With Specific Reference to Language, Discuss how Short Story writers use the conventions of the Gothic in order to Create Tension and Suspense. Refer to Three Short Stories in detail and at least five in total. Gothic short stories were popular during the Victorian age and the five discussed in this essay are set in that era too. Gothic stories are written in order to frighten the reader, using a variety of techniques that heighten tension and suspense and force the reader to read on. We are able to differentiate between tension and suspense, as they are quite different feelings, however similar they may seem on the face of it.
This differentiation is important as it allows a more in depth exploration of the use of certain techniques. Tension is a state of mental or emotional strain, whilst, suspense is apprehension about what is going to happen. These frames of mind are important in Gothic literature because they are what frighten the reader; they create a sense of excitement in an otherwise mundane series of events. The narrative mode in which the story is written affects the atmosphere which is conveyed, with each different person giving a different emphasis to a particular aspect of the story.
For example a third person narrative would put more emphasis on the unfolding of the story and the action. It also allows for an overview of everybody’s thoughts and feelings, but whilst doing this often sacrifices the sense of unknowing or naivety, that can create tension and suspense when a story is narrated through a single person’s perspective.

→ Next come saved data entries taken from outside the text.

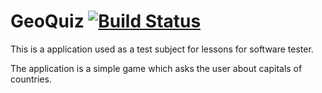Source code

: # GeoQuiz [![Build Status](https://travis-ci.com/bartoszbialecki/GeoQuiz.svg?branch=master)](https://travis-ci.com/bartoszbialecki/GeoQuiz)

This is a application used as a test subject for lessons for software tester.

The application is a simple game which asks the user about capitals of countries.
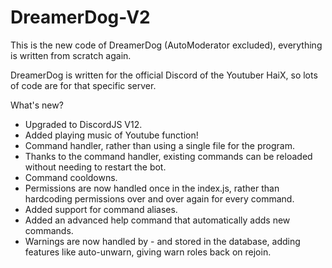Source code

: # DreamerDog-V2
This is the new code of DreamerDog (AutoModerator excluded), everything is written from scratch again.

DreamerDog is written for the official Discord of the Youtuber HaiX, so lots of code are for that specific server.

What's new?
 - Upgraded to DiscordJS V12.
 - Added playing music of Youtube function!
 - Command handler, rather than using a single file for the program.
 - Thanks to the command handler, existing commands can be reloaded without needing to restart the bot.
 - Command cooldowns.
 - Permissions are now handled once in the index.js, rather than hardcoding permissions over and over again for every command.
 - Added support for command aliases.
 - Added an advanced help command that automatically adds new commands.
 - Warnings are now handled by - and stored in the database, adding features like auto-unwarn, giving warn roles back on rejoin.
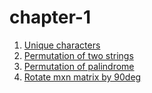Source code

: # chapter-1

1. [Unique characters](./1.unique_chars.js)
1. [Permutation of two strings](./2.permutation_of_two_strings.js)
1. [Permutation of palindrome](./3.permutation_of_palindrome.js)
1. [Rotate mxn matrix by 90deg](./4.rotate_mxn_matrix.js)
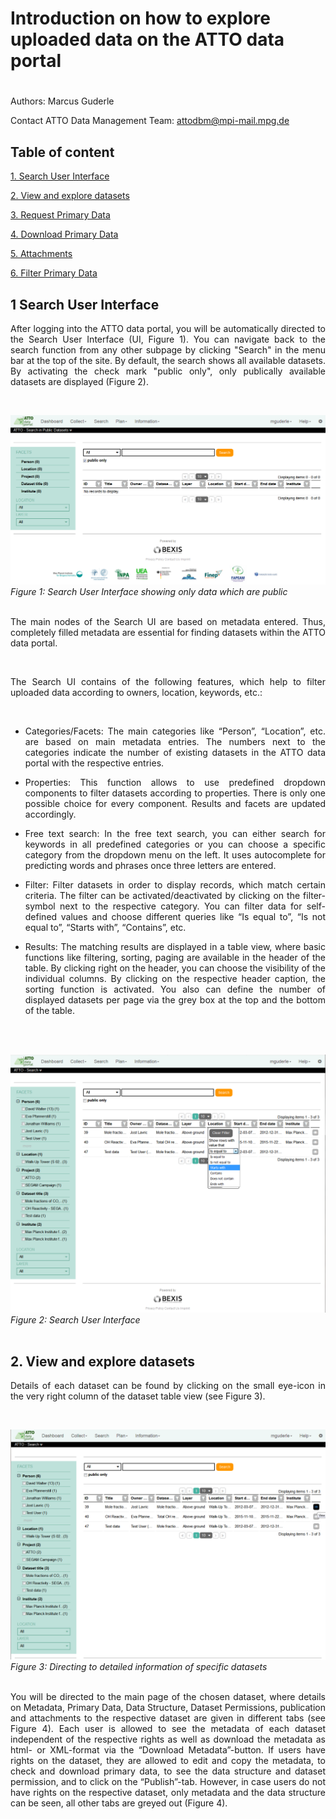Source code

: # Introduction on how to explore uploaded data on the ATTO data portal

#

Authors: Marcus Guderle

Contact ATTO Data Management Team: <attodbm@mpi-mail.mpg.de>


## Table of content

[1. Search User Interface](#1-search-user-interface)

[2. View and explore datasets](#2-view-and-explore-datasets)

[3. Request Primary Data](#3-request-primary-data)

[4. Download Primary Data](#4-download-primary-data)

[5. Attachments](#5-attachments)

[6. Filter Primary Data](#6-filter-primary-data)


## 1 Search User Interface

<p align="justify">
After logging into the ATTO data portal, you will be automatically directed to the Search User Interface (UI, Figure 1). You can navigate back to the search function from any other subpage by clicking "Search" in the menu bar at the top of the site. By default, the search shows all available datasets. By activating the check mark "public only", only publically available datasets are displayed (Figure 2).
</p>
<br>

![](https://github.com/ATTODataPortal/Documents/blob/e9874074da2d9d6e2c3d7a853bafbe443bc1eb40/images_upload/image_explore1.png?raw=true)*Figure 1: Search User Interface showing only data which are public*
<br>
<br>

<p align="justify">
The main nodes of the Search UI are based on metadata entered. Thus, completely filled metadata are essential for finding datasets within the ATTO data portal.
</p>
<br>
<p align="justify">
The Search UI contains of the following features, which help to filter uploaded data according to owners, location, keywords, etc.:
</p>
<br>

- <p align="justify">Categories/Facets: The main categories like “Person”, “Location”, etc. are based on main metadata entries. The numbers next to the categories indicate the number of existing datasets in the ATTO data portal with the respective entries.</p>

- <p align="justify">Properties: This function allows to use predefined dropdown components to filter datasets according to properties. There is only one possible choice for every component. Results and facets are updated accordingly.</p>

- <p align="justify">Free text search: In the free text search, you can either search for keywords in all predefined categories or you can choose a specific category from the dropdown menu on the left. It uses autocomplete for predicting words and phrases once three letters are entered.</p>

- <p align="justify">Filter: Filter datasets in order to display records, which match certain criteria. The filter can be activated/deactivated by clicking on the filter-symbol next to the respective category. You can filter data for self-defined values and choose different queries like “Is equal to”, “Is not equal to”, “Starts with”, “Contains”, etc.</p>

- <p align="justify">Results: The matching results are displayed in a table view, where basic functions like filtering, sorting, paging are available in the header of the table. By clicking right on the header, you can choose the visibility of the individual columns. By clicking on the respective header caption, the sorting function is activated. You also can define the number of displayed datasets per page via the grey box at the top and the bottom of the table.</p>
<br>
<br>

![](https://github.com/ATTODataPortal/Documents/blob/e9874074da2d9d6e2c3d7a853bafbe443bc1eb40/images_upload/image_explore3.png?raw=true)*Figure 2: Search User Interface*
<br>
<br>

## 2. View and explore datasets

<p align="justify">
Details of each dataset can be found by clicking on the small eye-icon in the very right column of the dataset table view (see Figure 3).
</p>
<br>

![](https://github.com/ATTODataPortal/Documents/blob/df50ecb1035772b78fd33f0f08664019684ab9fc/images_upload/image_explore4.png?raw=true)*Figure 3: Directing to detailed information of specific datasets*
<br>
<br>

<p align="justify">
You will be directed to the main page of the chosen dataset, where details on Metadata, Primary Data, Data Structure, Dataset Permissions, publication and attachments to the respective dataset are given in different tabs (see Figure 4). Each user is allowed to see the metadata of each dataset independent of the respective rights as well as download the metadata as html- or XML-format via the “Download Metadata”-button. If users have rights on the dataset, they are allowed to edit and copy the metadata, to check and download primary data, to see the data structure and dataset permission, and to click on the “Publish”-tab. However, in case users do not have rights on the respective dataset, only metadata and the data structure can be seen, all other tabs are greyed out (Figure 4).
</p>
<br>

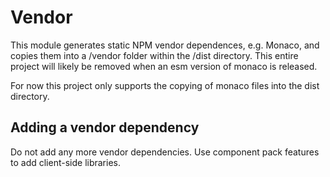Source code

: # Vendor

This module generates static NPM vendor dependences, e.g. Monaco, and copies them into a /vendor folder within the /dist directory. This entire project will likely be removed when an esm version of monaco is released.

For now this project only supports the copying of monaco files into the dist directory.

## Adding a vendor dependency

Do not add any more vendor dependencies. Use component pack features to add client-side libraries.
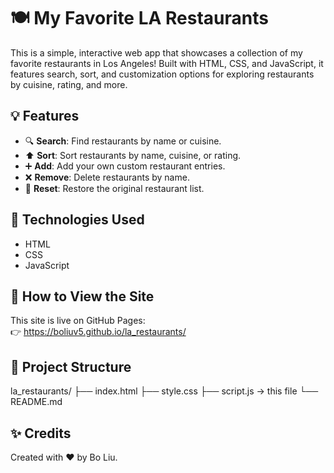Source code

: # 🍽️ My Favorite LA Restaurants

This is a simple, interactive web app that showcases a collection of my favorite restaurants in Los Angeles! Built with HTML, CSS, and JavaScript, it features search, sort, and customization options for exploring restaurants by cuisine, rating, and more.

## 💡 Features

- 🔍 **Search**: Find restaurants by name or cuisine.
- ⬆️ **Sort**: Sort restaurants by name, cuisine, or rating.
- ➕ **Add**: Add your own custom restaurant entries.
- ❌ **Remove**: Delete restaurants by name.
- 🔁 **Reset**: Restore the original restaurant list.

## 🧪 Technologies Used

- HTML
- CSS
- JavaScript

## 🚀 How to View the Site

This site is live on GitHub Pages:  
👉 https://boliuv5.github.io/la_restaurants/

## 📁 Project Structure

la_restaurants/ ├── index.html ├── style.css ├── script.js  → this file └── README.md


## ✨ Credits

Created with ❤️ by Bo Liu.

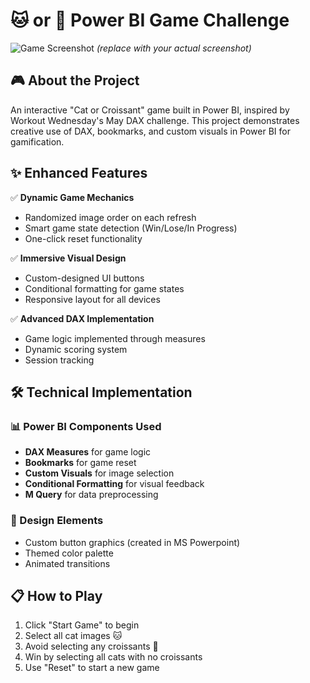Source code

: # 🐱 or 🥐 Power BI Game Challenge

![Game Screenshot](./assets/game-screenshot.png) *(replace with your actual screenshot)*

## 🎮 About the Project
An interactive "Cat or Croissant" game built in Power BI, inspired by Workout Wednesday's May DAX challenge. This project demonstrates creative use of DAX, bookmarks, and custom visuals in Power BI for gamification.

## ✨ Enhanced Features
✅ **Dynamic Game Mechanics**  
- Randomized image order on each refresh  
- Smart game state detection (Win/Lose/In Progress)  
- One-click reset functionality  

✅ **Immersive Visual Design**  
- Custom-designed UI buttons  
- Conditional formatting for game states  
- Responsive layout for all devices  

✅ **Advanced DAX Implementation**  
- Game logic implemented through measures  
- Dynamic scoring system  
- Session tracking  

## 🛠️ Technical Implementation

### 📊 Power BI Components Used
- **DAX Measures** for game logic
- **Bookmarks** for game reset
- **Custom Visuals** for image selection
- **Conditional Formatting** for visual feedback
- **M Query** for data preprocessing

### 🎨 Design Elements
- Custom button graphics (created in MS Powerpoint)
- Themed color palette
- Animated transitions

## 📋 How to Play
1. Click "Start Game" to begin
2. Select all cat images 🐱
3. Avoid selecting any croissants 🥐
4. Win by selecting all cats with no croissants
5. Use "Reset" to start a new game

All of the stories I have chosen with the exception of The Withered Arm, are written in first person narrative. First person narrative allows an in depth description of the person’s emotions and thought processes, such as reasoning the inexplicable.

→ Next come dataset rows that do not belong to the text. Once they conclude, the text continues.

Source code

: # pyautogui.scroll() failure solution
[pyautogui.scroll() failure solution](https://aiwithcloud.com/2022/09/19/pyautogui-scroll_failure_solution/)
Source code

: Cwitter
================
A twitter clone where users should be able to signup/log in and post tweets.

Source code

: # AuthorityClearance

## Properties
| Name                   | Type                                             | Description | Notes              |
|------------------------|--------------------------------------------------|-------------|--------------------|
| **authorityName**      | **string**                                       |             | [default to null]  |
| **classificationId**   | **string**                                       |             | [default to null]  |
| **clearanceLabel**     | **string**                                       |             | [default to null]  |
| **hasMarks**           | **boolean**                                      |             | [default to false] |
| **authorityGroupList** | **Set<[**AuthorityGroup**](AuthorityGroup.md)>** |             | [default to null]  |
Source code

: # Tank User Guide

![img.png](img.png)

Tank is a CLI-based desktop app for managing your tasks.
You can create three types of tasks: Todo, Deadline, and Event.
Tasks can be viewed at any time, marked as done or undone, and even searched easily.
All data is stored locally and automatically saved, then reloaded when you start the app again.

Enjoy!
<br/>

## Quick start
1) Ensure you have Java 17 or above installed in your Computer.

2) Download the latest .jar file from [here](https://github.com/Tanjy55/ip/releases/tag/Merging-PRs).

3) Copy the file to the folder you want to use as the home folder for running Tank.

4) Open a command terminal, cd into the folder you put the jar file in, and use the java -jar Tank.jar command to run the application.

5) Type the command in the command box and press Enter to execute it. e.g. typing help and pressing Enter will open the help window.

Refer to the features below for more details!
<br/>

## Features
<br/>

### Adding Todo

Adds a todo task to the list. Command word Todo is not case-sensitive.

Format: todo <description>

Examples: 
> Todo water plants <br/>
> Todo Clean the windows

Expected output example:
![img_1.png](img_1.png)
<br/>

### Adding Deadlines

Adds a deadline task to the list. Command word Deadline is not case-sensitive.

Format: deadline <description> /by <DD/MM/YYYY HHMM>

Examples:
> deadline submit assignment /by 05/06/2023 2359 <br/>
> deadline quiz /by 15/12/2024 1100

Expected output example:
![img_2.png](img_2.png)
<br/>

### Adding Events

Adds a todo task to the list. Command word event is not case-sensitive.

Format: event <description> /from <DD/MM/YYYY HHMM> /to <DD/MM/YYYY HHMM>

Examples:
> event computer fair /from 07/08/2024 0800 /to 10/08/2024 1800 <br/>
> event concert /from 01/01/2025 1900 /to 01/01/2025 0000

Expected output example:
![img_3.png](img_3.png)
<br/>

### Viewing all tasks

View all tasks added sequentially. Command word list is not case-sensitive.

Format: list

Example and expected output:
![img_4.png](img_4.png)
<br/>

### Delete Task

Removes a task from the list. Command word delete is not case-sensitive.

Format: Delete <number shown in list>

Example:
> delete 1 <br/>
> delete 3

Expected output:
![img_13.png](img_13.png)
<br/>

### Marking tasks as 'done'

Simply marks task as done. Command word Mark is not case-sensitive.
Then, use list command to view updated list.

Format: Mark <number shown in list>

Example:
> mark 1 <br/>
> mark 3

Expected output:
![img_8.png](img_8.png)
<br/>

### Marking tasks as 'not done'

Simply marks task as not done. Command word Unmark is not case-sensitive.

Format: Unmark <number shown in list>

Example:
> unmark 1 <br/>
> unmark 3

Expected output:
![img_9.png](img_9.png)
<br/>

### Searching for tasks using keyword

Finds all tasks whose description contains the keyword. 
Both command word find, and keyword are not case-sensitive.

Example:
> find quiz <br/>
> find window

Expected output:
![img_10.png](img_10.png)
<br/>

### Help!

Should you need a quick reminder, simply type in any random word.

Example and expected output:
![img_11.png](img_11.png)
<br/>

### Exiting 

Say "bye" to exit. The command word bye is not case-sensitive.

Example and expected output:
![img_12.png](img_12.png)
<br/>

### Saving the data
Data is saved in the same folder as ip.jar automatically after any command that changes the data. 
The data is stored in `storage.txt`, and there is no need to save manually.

It also shows the degree of confidence the narrator shows. It can increase tension for the reader as we only know what they know. We can see how at the beginning of the Red Room, the narrator shows confidence; it “would take a very tangible ghost to frighten [him]. ” This idea of not being scared of the supernatural is displayed by the use of first person narrative. The narrative shows how the narrator reasons whether something is dangerous or frightening or not. The “tangible” nature of an apparition would make it seem more real and more frightening, compared to a vague suggestion of something supernatural.

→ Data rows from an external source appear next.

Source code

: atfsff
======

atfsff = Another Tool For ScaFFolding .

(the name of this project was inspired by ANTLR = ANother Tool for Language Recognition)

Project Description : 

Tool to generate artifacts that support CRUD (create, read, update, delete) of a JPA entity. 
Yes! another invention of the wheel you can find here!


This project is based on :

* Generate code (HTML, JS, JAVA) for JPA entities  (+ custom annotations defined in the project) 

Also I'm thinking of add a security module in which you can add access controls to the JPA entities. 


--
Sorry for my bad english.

The confidence that is shown at the beginning of The Red Room contrasts with what the narrator feels when he actually enters the red room. Shortly after entering the room the narrative changes and starts to reflect anxiety of the narrator. This anxiety, in turn, leads him “to form a kind of barricade. ” The idea that the narrator forms a “barricade” suggests that he is frightened and wishes to protect himself against, what he believes to be, a prevailing enemy. There is a complete eradication of confidence within the narrator, which was discernible at the beginning.
This dramatic and rather exaggerated change is what creates tension. If something is able to make someone who is very logical and confident frightened, the reader automatically assumes that antagonists wield powers beyond that of the narrator. In addition to The Red Room, The Speckled Band also exploits the use of a first person narrative. The Speckled Band however, utilises the first person in a slightly different way. Although a change in the apprehension is evident in Watson, the aspect that adds most to the suspense, is the way in which the narrator narrates the story.
The narrator writes that he shan’t “ever forget that dreadful vigil,” showing the narrator’s inner thoughts and emotions that a third person couldn’t see or convey. The fact that the “vigil” is “dreadful” almost provides an explanation of what is about to happen without providing details. The reader knows that what is about to happen is “dreadful”, this makes the reader try to contemplate and envisage what is about to happen; which is undoubtedly going to encompass a great deal of suffering. This unknowing heightens the sense of suspense and tension.
It is not always in the writer’s best interests to use the first person narrative mode in Gothic literature because if a story contains numerous characters, explaining the thoughts and feelings through a single person would be impractical. Thomas Hardy employs the first person in The Withered Arm because the story has an array of characters that are used to form the plot. The narrative mode means that you can understand the emotions and thoughts of each and every different character. You can sympathise with Gertrude’s “affliction” whilst understanding Rhoda’s dislike of Gertrude.